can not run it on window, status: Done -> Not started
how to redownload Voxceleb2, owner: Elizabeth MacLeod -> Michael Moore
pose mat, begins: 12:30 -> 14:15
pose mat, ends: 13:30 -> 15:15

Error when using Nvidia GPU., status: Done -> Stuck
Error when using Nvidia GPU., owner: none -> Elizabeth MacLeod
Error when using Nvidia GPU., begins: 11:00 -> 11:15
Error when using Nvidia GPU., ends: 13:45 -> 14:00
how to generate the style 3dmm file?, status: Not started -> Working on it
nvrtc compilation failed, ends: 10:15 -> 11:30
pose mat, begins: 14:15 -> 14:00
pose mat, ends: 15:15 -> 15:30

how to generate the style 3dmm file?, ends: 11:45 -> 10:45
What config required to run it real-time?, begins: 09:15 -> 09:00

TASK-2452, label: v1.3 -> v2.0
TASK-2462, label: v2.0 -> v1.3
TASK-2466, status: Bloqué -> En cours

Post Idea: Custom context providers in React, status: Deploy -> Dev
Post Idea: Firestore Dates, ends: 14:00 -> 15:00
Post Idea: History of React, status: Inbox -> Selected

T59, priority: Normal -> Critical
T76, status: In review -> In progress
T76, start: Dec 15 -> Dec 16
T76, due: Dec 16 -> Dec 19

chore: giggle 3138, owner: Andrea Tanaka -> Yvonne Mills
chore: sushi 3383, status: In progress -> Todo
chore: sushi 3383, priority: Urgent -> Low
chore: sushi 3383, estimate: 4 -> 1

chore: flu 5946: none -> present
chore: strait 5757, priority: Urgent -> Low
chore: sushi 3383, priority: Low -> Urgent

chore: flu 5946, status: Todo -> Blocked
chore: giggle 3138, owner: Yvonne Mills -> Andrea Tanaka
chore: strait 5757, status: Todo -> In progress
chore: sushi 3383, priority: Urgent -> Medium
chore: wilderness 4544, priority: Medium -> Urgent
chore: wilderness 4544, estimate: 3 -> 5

### EXERCISE INSTRUCTIONS
Give back exactly the lines that run from the line with "chore: sushi 3383, priority: Low -> Urgent" through the close of the material, counting both ends, and nothing more.

### RESPONSE BELOW
chore: sushi 3383, priority: Low -> Urgent

chore: flu 5946, status: Todo -> Blocked
chore: giggle 3138, owner: Yvonne Mills -> Andrea Tanaka
chore: strait 5757, status: Todo -> In progress
chore: sushi 3383, priority: Urgent -> Medium
chore: wilderness 4544, priority: Medium -> Urgent
chore: wilderness 4544, estimate: 3 -> 5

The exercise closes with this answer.